|12.bölüm: Z A M A N

66 5 13
                                    

|DENEF: 12.bölüm Zaman~|

"Oysaki zamanla öğrenilir gerçekler. Doğrular bir avuç yalandan daha azdır. Bunun acısı var şimdi tüm yüreklerde. Geç öğrenilmiş gerçekler, kaybedilmiş zamanlar..."
__

Gençliğimi ellerimde tuttuğumu ve o varlığın bir anda ellerimden çekildiğini hissettim. Kalbimden bir mendil çekildi sanki. Sıkışıp kaldığı yerden parmaklarla çekilen, insanın tüylerini havaya kaldıran o hisse sebep olan bir mendil gibi. Hayatım bu hisle doluydu. Ellerimden değil, kalbimden kayıp gitmişti geçmişim.

Kalbimden çekilmişti hayatım.

Hayatsızdı kalbim. Şimdi istese de atamıyor...

Dudaklarımı kurutan, tenimi soldurup saçlarımı döken zaman, ne zaman bana iyi gelecek?

Gençliğim en güzel zamanlarım olmalıydı, en kötü zamanlarım değil. Kalbimi sıkıştırıp beni boğup öldüren değil.

Nabzım yükseldi.

Kalbimin son atışları, son sözleriydi sanki.

"Ne?"

Şaşkın bakışlarım onun keskin yeşillerinde asılı kaldı. Kendimi gördüm o mat gözlerde. İri avuçlarındaki silahın namlusu göğsüme tutulmuş, tetiği çekmek için an kollar vaziyetteydi. Gözlerindeki siste gördüğüm adamdan korktum, içinde kopan fırtınada nefes alamadım. Gözlerinde mekik dokudum.

"Öyle."

Yutkunmak isterken boğazıma dizilen jiletleri yuttum, tüm etim kesildi. İçim acıdı. Karnıma giren kramplar canımı yaktı.

Ablam da mı bu işin içindeydi?

"Her şeyi anlat. Ablamın bunlarla ne ilgisi var?"

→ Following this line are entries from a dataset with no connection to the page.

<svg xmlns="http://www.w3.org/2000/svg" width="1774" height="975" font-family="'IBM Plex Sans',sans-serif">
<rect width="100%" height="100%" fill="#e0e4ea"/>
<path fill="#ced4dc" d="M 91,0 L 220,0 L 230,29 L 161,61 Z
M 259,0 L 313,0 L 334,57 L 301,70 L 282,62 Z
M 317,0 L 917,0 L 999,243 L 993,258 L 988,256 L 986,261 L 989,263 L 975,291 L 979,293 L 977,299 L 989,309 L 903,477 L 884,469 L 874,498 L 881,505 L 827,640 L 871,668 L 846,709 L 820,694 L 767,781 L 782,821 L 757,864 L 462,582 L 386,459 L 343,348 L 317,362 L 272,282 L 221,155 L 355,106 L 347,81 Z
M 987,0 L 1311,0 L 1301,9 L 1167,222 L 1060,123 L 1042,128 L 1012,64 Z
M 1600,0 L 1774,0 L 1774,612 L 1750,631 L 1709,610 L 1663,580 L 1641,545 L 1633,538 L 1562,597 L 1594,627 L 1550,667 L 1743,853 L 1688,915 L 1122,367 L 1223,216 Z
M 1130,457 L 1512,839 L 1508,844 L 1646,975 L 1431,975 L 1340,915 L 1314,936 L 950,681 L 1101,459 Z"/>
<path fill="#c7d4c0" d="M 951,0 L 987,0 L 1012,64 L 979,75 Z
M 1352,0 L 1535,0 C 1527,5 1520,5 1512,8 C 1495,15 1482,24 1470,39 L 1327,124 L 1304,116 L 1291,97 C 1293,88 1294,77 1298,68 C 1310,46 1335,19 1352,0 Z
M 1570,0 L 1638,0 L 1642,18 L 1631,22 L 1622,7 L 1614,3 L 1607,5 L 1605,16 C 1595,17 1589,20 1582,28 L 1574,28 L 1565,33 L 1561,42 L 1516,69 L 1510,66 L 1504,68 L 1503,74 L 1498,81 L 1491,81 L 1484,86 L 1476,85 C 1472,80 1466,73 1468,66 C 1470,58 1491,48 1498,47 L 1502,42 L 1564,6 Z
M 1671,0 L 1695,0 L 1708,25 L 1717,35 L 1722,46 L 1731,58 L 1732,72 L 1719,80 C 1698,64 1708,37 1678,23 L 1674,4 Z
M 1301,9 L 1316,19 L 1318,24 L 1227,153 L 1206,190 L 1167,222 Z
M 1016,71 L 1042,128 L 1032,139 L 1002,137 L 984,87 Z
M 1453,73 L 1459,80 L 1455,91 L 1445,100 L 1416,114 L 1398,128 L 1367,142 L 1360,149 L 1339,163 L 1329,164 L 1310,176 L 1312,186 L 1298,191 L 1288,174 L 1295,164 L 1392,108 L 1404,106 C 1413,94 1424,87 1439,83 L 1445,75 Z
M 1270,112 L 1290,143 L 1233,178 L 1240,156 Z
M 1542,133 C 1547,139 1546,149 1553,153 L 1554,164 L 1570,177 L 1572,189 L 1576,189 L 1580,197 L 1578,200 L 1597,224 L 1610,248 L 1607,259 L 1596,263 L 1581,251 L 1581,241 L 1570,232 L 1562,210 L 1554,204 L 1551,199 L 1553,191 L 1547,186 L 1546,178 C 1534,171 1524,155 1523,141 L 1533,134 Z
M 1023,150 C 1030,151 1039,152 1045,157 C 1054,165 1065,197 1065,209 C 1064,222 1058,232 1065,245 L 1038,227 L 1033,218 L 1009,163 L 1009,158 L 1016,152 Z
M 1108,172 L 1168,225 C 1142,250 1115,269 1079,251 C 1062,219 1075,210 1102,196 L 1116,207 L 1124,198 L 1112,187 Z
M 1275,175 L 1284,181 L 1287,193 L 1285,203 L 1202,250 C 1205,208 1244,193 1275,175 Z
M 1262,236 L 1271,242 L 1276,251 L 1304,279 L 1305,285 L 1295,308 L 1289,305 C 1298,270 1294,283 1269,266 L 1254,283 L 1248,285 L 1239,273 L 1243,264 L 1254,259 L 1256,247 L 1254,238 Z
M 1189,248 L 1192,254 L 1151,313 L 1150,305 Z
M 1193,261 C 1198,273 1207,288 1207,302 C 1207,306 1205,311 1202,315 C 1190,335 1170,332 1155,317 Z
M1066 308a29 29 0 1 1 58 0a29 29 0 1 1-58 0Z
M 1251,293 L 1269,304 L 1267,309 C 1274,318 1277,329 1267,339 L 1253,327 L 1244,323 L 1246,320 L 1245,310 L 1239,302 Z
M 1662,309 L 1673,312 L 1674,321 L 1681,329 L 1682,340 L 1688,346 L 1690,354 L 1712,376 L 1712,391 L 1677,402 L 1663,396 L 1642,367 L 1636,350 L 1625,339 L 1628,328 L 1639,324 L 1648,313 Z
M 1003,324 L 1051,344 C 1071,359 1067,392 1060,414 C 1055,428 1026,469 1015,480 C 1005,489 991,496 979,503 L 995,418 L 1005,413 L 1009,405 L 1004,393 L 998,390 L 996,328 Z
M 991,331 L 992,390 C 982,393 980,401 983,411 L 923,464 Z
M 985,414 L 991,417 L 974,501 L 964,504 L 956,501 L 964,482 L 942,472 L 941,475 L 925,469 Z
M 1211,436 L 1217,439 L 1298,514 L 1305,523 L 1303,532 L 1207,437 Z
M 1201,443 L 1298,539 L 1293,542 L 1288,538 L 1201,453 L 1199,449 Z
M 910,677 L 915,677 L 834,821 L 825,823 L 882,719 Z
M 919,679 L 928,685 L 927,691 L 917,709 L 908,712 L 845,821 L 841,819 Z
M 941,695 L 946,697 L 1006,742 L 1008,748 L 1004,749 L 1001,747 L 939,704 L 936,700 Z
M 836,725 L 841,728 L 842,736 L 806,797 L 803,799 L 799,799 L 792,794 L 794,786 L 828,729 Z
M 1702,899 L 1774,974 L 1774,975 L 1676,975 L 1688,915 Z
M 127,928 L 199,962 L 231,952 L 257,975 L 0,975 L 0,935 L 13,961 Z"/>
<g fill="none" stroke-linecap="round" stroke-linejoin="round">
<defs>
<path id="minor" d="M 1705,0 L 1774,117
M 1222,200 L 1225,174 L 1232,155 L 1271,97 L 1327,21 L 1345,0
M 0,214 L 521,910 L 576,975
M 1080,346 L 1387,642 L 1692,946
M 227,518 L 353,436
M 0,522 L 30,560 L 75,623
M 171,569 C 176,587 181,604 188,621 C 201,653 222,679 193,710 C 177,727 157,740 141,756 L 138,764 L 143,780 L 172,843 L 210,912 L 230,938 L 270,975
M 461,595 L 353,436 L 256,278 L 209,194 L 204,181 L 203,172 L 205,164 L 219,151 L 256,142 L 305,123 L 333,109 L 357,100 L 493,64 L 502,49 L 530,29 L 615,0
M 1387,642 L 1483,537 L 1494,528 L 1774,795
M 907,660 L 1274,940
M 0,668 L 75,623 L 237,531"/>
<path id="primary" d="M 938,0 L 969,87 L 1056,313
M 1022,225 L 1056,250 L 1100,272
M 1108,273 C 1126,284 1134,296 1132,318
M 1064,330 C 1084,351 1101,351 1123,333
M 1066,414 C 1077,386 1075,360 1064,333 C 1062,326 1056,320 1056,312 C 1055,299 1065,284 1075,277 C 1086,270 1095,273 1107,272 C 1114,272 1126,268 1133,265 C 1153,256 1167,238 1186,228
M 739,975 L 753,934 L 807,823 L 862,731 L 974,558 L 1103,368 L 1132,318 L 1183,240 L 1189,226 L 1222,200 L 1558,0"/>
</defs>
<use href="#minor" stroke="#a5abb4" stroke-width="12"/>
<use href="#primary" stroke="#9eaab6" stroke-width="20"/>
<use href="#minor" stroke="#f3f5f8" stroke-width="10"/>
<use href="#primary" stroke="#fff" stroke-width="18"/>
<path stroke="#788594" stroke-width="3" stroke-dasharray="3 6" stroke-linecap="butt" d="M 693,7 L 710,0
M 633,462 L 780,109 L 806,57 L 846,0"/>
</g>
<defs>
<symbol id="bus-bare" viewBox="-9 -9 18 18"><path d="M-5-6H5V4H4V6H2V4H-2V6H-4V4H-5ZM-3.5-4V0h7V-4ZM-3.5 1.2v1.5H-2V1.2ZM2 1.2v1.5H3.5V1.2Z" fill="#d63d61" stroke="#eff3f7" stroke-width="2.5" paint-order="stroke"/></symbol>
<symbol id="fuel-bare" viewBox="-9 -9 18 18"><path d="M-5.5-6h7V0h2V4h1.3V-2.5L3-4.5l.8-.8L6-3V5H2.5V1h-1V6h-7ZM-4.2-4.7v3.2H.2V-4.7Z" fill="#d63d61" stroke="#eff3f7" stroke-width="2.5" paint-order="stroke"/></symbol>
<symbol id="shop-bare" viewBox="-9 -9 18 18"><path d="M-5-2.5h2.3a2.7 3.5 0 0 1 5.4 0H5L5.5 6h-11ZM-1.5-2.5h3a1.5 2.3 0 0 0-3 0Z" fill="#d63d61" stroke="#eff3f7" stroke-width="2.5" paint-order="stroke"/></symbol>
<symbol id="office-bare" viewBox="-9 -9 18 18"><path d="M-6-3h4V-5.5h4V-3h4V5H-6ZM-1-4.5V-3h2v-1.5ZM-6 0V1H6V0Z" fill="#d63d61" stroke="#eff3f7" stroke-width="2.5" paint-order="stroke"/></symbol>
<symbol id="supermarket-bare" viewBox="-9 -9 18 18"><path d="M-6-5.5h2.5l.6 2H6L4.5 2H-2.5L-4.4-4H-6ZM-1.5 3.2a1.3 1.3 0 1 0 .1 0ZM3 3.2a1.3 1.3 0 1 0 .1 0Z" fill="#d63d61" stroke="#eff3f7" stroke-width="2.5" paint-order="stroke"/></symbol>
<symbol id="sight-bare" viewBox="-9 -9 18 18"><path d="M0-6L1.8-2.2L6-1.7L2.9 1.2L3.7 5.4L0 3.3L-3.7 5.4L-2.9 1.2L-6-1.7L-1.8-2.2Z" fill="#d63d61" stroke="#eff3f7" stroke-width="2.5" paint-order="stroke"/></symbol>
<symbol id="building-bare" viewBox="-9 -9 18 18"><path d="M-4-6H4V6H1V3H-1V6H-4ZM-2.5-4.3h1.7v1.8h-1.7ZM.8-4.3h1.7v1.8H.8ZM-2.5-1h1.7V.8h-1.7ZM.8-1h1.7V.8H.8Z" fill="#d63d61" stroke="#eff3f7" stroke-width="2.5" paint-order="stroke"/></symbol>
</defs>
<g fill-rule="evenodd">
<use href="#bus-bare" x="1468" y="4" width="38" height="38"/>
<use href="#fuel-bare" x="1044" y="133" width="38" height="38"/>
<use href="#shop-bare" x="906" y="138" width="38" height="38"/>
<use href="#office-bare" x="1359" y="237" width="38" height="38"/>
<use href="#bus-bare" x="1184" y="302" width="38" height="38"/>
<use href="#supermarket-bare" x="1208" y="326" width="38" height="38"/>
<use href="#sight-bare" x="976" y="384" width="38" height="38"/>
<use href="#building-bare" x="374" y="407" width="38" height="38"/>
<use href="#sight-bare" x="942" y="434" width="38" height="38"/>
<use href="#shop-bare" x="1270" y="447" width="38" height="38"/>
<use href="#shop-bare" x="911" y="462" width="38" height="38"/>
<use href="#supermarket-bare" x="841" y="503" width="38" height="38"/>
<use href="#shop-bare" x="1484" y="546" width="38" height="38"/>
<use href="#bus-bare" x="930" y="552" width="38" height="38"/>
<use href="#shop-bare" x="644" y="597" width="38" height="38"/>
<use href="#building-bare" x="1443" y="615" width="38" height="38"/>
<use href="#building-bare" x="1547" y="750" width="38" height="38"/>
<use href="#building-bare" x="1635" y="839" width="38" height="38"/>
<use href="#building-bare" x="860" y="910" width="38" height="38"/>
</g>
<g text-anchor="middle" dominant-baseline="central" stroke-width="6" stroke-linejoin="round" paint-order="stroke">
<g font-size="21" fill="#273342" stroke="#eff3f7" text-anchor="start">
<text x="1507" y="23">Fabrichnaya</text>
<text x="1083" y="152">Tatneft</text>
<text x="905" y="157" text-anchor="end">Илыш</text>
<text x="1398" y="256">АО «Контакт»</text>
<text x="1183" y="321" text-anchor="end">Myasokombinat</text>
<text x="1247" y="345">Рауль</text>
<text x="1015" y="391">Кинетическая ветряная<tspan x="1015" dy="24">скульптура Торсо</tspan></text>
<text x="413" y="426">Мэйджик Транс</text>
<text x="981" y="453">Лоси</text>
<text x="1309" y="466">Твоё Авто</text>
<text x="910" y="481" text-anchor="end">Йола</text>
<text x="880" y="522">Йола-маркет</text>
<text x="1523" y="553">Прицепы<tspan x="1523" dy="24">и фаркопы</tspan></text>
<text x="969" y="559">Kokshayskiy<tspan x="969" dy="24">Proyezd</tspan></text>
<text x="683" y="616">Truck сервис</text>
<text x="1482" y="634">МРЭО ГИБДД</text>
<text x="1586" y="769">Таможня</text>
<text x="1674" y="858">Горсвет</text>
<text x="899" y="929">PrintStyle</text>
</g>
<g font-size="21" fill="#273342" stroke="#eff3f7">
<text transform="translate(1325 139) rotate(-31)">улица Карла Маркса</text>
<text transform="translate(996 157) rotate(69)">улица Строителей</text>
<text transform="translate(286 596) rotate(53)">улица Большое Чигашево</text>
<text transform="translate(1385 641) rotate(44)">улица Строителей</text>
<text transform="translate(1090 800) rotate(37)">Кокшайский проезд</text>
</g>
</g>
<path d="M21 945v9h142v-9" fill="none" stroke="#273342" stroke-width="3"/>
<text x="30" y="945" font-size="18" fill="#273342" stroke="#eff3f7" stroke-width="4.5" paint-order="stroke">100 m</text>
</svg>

Hayatı tehlikede olan bir ben değilim, ailemin hayatı da bu çukura gömülecekler arasında. Başımı yeşil göğe kaldırdım. Kalp atışlarım yankılandı kulaklarımda. Onun gözleri bana iyi hissettirmedi bu kez.

"Bilmen gereken neyse onu öğreneceksin. Senin alakan yok. Baban lâzım bize."

Dudaklarımı bastırdım. Kirpiklerim zayıflığımdı, içimde kopan fırtınalarda savrulan bedenim gibi, kirpiklerim titredi. Dudaklarım aralanıp kapandı. Gözlerimin dolduğunu hissediyordum.

Keskin ormanlar elalarımı kesti biçti, kaşları çatıldı.

"Ailemden ne istiyorsunuz? Bizim bu işlerle alakamız olamaz. Normal bir hayatımız var bizim. Yanlışınız var Karan..."

Başımı sağa sola olumsuzca salladım. Kabul edemezdim. Bu hayattaki bana değer vermeyen değerlilerimin hayatlarını tehlikeye atamazdım. O kadar da olmazdı. Onların mahvoluşlarını izleyemezdim.

Karan Yekta iç çekti, dudaklarında kalan zehrin kokusu yüzüme vurdu, sigara içtim. Dudaklarım kirlenmedi.

Akın'la kısa bir bakışmalarından sonra koyu bakışları benimkileri buldu, sert çehresi ciddiyetini simgeledi, gerginliğimi ele vermemek için üzerimdeki kıyafetleri sıktım.

"Yanlışı olan biz değil, senin ailen. Bilmen gereken tek şey, ablan konusu. Dahası senlik değil yavrum. Kafanı yorma bunlara."

Dudaklarım aralı kaldı, şok içinde onun umursamaz gözlerine baktım.

"Karan, benim ailem onlar. Benim. Nasıl kafamı yormamamı söylersin? Ne olduğunu bilmeye hakkım var."

Dişlerimi sıktım, delici gözlerinin üzerimdeki sert hissiyatına boyun eğmedim. Aynı şekilde karşılık verdim.